In early March Kerry stepped into a Protestant church to challenge the Christianity of George Bush. The ironies abounded: a Catholic in a Protestant church was citing James 2:14 (a verse Catholics use to argue against Protestantism) against a Protestant President who has “faith” but no “deeds” even as that Catholic argued in other settings that his own faith shouldn’t influence his deeds.
There are two Protestants in the race, an official one and an unofficial one. Kerry is the anti-Papal one, protesting the teachings of the Catholic Church in a manner befitting Martin Luther. Kerry’s reception of communion at an African Methodist Episcopal Church is appropriate: he is more in communion with the teachings of that church than his own.
As Kerry brazenly violates Church law — canon law explicitly forbids Catholics from receiving communion in Protestant churches — it is not clear if he is actively baiting his own church or just considers its prelates too feckless to pull the plug on his show of Catholicism while disobeying its teachings. It is a measure of his contempt and their carelessness that as the American Catholic bishops (with a few exceptions) sit on their hands — dithering over whether to ban pro-abortion Catholic politicians from communion — Kerry takes communion at a Protestant church. Would Kerry need to preside at a Methodist-Episcopalian service before they took action?

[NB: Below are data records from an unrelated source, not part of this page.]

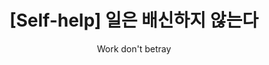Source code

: ---
layout: post
title: "[Self-help] 일은 배신하지 않는다"
subtitle: "Work don't betray"
category: books
tags: etcetera self-help
image:
    path: /assets/img/books/etcetera/2021-04-02/work_dont_betray.png
---
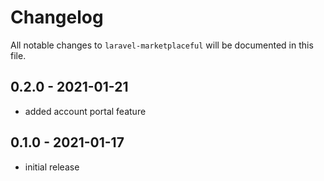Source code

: # Changelog

All notable changes to `laravel-marketplaceful` will be documented in this file.

## 0.2.0 - 2021-01-21

- added account portal feature

## 0.1.0 - 2021-01-17

- initial release
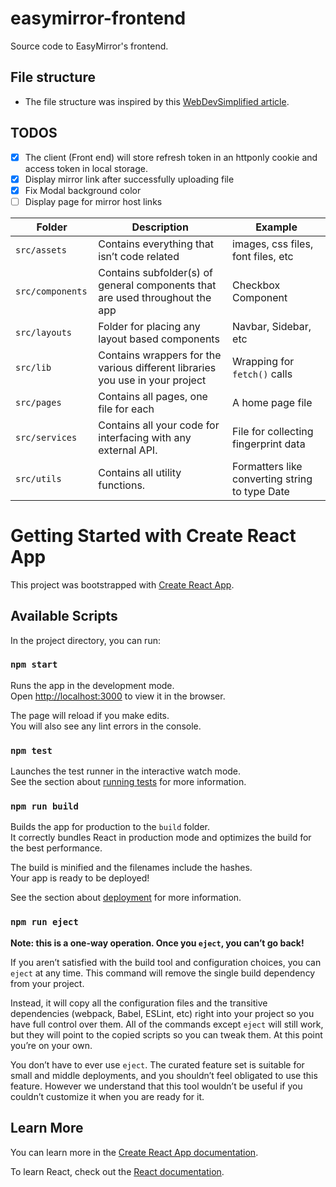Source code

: # easymirror-frontend
Source code to EasyMirror's frontend.

## File structure
- The file structure was inspired by this [WebDevSimplified article](https://blog.webdevsimplified.com/2022-07/react-folder-structure/).

## TODOS
- [x] The client (Front end) will store refresh token in an httponly cookie and access token in local storage.
- [x] Display mirror link after successfully uploading file
- [x] Fix Modal background color
- [ ] Display page for mirror host links

Folder  | Description | Example
------------- | ------------- | -------------
`src/assets ` | Contains everything that isn’t code related | images, css files, font files, etc
`src/components `  | Contains subfolder(s) of general components that are used throughout the app | Checkbox Component
`src/layouts `  | Folder for placing any layout based components | Navbar, Sidebar, etc
`src/lib`  | Contains wrappers for the various different libraries you use in your project | Wrapping for `fetch()` calls
`src/pages `  | Contains all pages, one file for each | A home page file
`src/services `  | Contains all your code for interfacing with any external API. | File for collecting fingerprint data
`src/utils `  | Contains all utility functions. | Formatters like converting string to type Date

# Getting Started with Create React App

This project was bootstrapped with [Create React App](https://github.com/facebook/create-react-app).

## Available Scripts

In the project directory, you can run:

### `npm start`

Runs the app in the development mode.\
Open [http://localhost:3000](http://localhost:3000) to view it in the browser.

The page will reload if you make edits.\
You will also see any lint errors in the console.

### `npm test`

Launches the test runner in the interactive watch mode.\
See the section about [running tests](https://facebook.github.io/create-react-app/docs/running-tests) for more information.

### `npm run build`

Builds the app for production to the `build` folder.\
It correctly bundles React in production mode and optimizes the build for the best performance.

The build is minified and the filenames include the hashes.\
Your app is ready to be deployed!

See the section about [deployment](https://facebook.github.io/create-react-app/docs/deployment) for more information.

### `npm run eject`

**Note: this is a one-way operation. Once you `eject`, you can’t go back!**

If you aren’t satisfied with the build tool and configuration choices, you can `eject` at any time. This command will remove the single build dependency from your project.

Instead, it will copy all the configuration files and the transitive dependencies (webpack, Babel, ESLint, etc) right into your project so you have full control over them. All of the commands except `eject` will still work, but they will point to the copied scripts so you can tweak them. At this point you’re on your own.

You don’t have to ever use `eject`. The curated feature set is suitable for small and middle deployments, and you shouldn’t feel obligated to use this feature. However we understand that this tool wouldn’t be useful if you couldn’t customize it when you are ready for it.

## Learn More

You can learn more in the [Create React App documentation](https://facebook.github.io/create-react-app/docs/getting-started).

To learn React, check out the [React documentation](https://reactjs.org/).
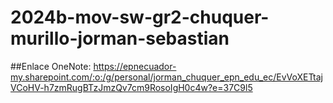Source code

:# 2024b-mov-sw-gr2-chuquer-murillo-jorman-sebastian

##Enlace OneNote:
https://epnecuador-my.sharepoint.com/:o:/g/personal/jorman_chuquer_epn_edu_ec/EvVoXETtajVCoHV-h7zmRugBTzJmzQv7cm9RosoIgH0c4w?e=37C9l5
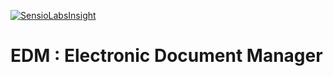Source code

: [![SensioLabsInsight](https://insight.sensiolabs.com/projects/a1336234-6bb7-49bb-9ede-202570228f96/mini.png)](https://insight.sensiolabs.com/projects/a1336234-6bb7-49bb-9ede-202570228f96)
# EDM : Electronic Document Manager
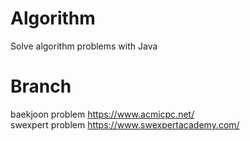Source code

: 
# Algorithm   
Solve algorithm problems with Java    
 
# Branch  
baekjoon problem <https://www.acmicpc.net/>   
swexpert problem <https://www.swexpertacademy.com/>   
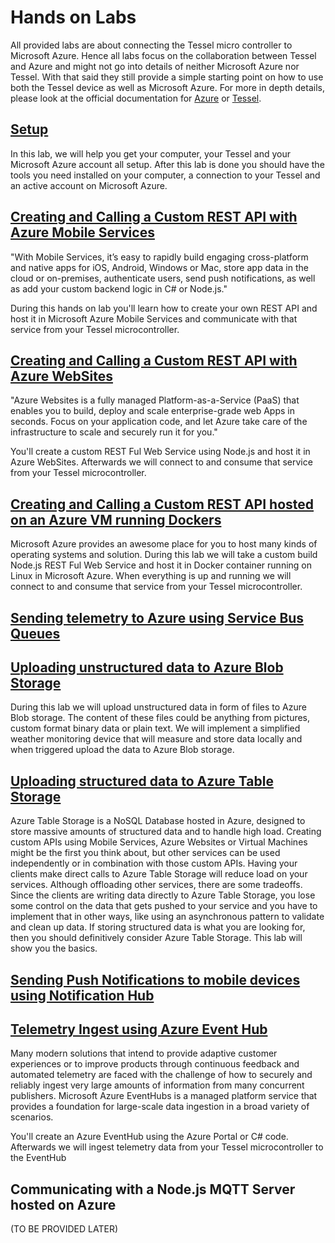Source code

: Hands on Labs
=============

All provided labs are about connecting the Tessel micro controller to Microsoft Azure. Hence all labs focus on the collaboration between Tessel and Azure and might not go into details of neither Microsoft Azure nor Tessel. With that said they still provide a simple starting point on how to use both the Tessel device as well as Microsoft Azure. For more in depth details, please look at the official documentation for [Azure](http://azure.com) or [Tessel](https://tessel.io).

[Setup](_setup)
-----------------

In this lab, we will help you get your computer, your Tessel and your Microsoft Azure account all setup. After this lab is done you should have the tools you need installed on your computer, a connection to your Tessel and an active account on Microsoft Azure.

[Creating and Calling a Custom REST API with Azure Mobile Services](mobile-services)
------------------------------------------------------------------------------------

"With Mobile Services, it’s easy to rapidly build engaging cross-platform and native apps for iOS, Android, Windows or Mac, store app data in the cloud or on-premises, authenticate users, send push notifications, as well as add your custom backend logic in C# or Node.js."

During this hands on lab you'll learn how to create your own REST API and host it in Microsoft Azure Mobile Services and communicate with that service from your Tessel microcontroller.

[Creating and Calling a Custom REST API with Azure WebSites](websites)
----------------------------------------------------------------------

"Azure Websites is a fully managed Platform-as-a-Service (PaaS) that enables you to build, deploy and scale enterprise-grade web Apps in seconds. Focus on your application code, and let Azure take care of the infrastructure to scale and securely run it for you."

You'll create a custom REST Ful Web Service using Node.js and host it in Azure WebSites. Afterwards we will connect to and consume that service from your Tessel microcontroller.

[Creating and Calling a Custom REST API hosted on an Azure VM running Dockers](dockers)
----------------------------------------------------------------------------

Microsoft Azure provides an awesome place for you to host many kinds of operating systems and solution. During this lab we will take a custom build Node.js REST Ful Web Service and host it in Docker container running on Linux in Microsoft Azure. When everything is up and running we will connect to and consume that service from your Tessel microcontroller.

[Sending telemetry to Azure using Service Bus Queues](service-bus-queues)
----------------------------------------------------


[Uploading unstructured data to Azure Blob Storage](blob-storage)
---------------------------------------------------
During this lab we will upload unstructured data in form of files to Azure Blob storage. The content of these files could be anything from pictures, custom format binary data or plain text. We will implement a simplified weather monitoring device that will measure and store data locally and when triggered upload the data to Azure Blob storage.

[Uploading structured data to Azure Table Storage](table-storage)
--------------------------------------------------
Azure Table Storage is a NoSQL Database hosted in Azure, designed to store massive amounts of structured data and to handle high load. Creating custom APIs using Mobile Services, Azure Websites or Virtual Machines might be the first you think about, but other services can be used independently or in combination with those custom APIs. Having your clients make direct calls to Azure Table Storage will reduce load on your services. Although offloading other services, there are some tradeoffs. Since the clients are writing data directly to Azure Table Storage, you lose some control on the data that gets pushed to your service and you have to implement that in other ways, like using an asynchronous pattern to validate and clean up data. If storing structured data is what you are looking for, then you should definitively consider Azure Table Storage. This lab will show you the basics.

[Sending Push Notifications to mobile devices using Notification Hub](notification-hub)
-------------------------------------------------------------------


[Telemetry Ingest using Azure Event Hub](event-hub)
-----------------------------
Many modern solutions that intend to provide adaptive customer experiences or to improve products through continuous feedback and automated telemetry are faced with the challenge of how to securely and reliably ingest very large amounts of information from many concurrent publishers. Microsoft Azure EventHubs is a managed platform service that provides a foundation for large-scale data ingestion in a broad variety of scenarios.

You'll create an Azure EventHub using the Azure Portal or C# code. Afterwards we will ingest telemetry data from your Tessel microcontroller to the EventHub 

Communicating with a Node.js MQTT Server hosted on Azure
--------------------------------------------------------
(TO BE PROVIDED LATER)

Last week the New York Times noticed that Kerry’s checkered Catholicism is a problem for the bishops. It didn’t notice that this is a problem the bishops made by long indulging pro-abortion Catholic politicians. Kerry’s campaign used this defense in the Times story. “It’s not once been an issue the campaign has run into in almost two years on the campaign trail,” a Kerry spokesman told the paper. “He’s given speeches at Georgetown, he’s given speeches at Boston College, he’s a graduate of Boston College Law School, and he has a long history speaking in Catholic institutions.”

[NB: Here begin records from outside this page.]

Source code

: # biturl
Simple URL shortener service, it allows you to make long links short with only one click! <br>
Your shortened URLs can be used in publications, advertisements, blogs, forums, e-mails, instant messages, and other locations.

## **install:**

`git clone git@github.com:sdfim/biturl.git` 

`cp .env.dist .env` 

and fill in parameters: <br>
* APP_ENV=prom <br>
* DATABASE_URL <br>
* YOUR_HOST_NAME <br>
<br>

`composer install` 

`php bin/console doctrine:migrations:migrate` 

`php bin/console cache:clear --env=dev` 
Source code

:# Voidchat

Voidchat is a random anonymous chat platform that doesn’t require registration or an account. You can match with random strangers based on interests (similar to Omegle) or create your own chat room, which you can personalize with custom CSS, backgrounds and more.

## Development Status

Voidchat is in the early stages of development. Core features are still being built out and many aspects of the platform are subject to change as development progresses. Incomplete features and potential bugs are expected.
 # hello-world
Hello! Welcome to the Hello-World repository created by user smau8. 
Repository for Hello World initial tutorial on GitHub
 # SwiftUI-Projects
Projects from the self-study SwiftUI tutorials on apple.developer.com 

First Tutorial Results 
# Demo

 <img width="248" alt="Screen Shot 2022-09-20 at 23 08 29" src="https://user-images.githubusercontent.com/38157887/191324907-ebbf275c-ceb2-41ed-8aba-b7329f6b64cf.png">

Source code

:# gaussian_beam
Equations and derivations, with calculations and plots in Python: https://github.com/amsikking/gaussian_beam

Instead of censuring pro-abortion Catholic politicians, the American bishops stigmatized the few of their number who censured pro-abortion Catholic politicians. Nebraska bishop Fabian Bruskewitz and a former bishop of San Diego, Leo Maher, were criticized by their fellow bishops for confronting pro-abortion Catholic politicians. The New York Times story reveals that this attitude amongst the American bishops still exists. Now it is St. Louis archbishop Raymond Burke who is the subject of episcopal whispers for having said that he would withhold communion from Kerry.

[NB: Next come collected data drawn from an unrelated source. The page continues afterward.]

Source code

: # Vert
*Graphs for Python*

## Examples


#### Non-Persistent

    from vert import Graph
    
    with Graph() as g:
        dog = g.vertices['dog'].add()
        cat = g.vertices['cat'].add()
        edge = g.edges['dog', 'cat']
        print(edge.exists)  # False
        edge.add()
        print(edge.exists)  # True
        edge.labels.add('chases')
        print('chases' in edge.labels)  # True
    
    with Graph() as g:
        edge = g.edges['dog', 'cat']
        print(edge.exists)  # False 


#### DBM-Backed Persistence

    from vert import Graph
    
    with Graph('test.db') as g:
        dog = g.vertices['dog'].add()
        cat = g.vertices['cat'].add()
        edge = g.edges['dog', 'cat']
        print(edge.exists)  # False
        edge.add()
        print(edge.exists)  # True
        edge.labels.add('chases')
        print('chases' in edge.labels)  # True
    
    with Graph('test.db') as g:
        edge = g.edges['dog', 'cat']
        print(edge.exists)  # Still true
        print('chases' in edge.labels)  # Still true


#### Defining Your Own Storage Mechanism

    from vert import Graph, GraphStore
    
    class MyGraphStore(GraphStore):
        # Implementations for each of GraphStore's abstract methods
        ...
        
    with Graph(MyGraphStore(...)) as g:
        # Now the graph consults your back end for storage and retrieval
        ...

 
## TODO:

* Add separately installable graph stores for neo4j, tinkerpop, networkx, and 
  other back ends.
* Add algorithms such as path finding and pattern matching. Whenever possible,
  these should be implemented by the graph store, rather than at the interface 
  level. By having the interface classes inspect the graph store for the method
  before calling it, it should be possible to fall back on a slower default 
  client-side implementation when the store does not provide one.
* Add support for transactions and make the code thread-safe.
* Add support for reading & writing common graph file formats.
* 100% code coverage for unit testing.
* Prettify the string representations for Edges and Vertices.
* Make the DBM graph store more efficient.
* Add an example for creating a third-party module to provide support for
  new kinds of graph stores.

“Few bishops followed the example of Archbishop Burke in St. Louis, and two who did were far less direct. A Catholic official familiar with the bishops’ thinking, who did not want to be identified, said after Archbishop Burke’s sanction: ‘Notice the resounding silence. I think many people would not consider that a pastoral way to approach somebody,'” reported the Times.
Here we go again: Whenever the bishops don’t want to confront a scandal, they call their passivity “pastoral.” For some reason they are proud of this “silence.” Haven’t they learned by now that passivity in the name of PR only leads to bad PR and silence only leads to scandal?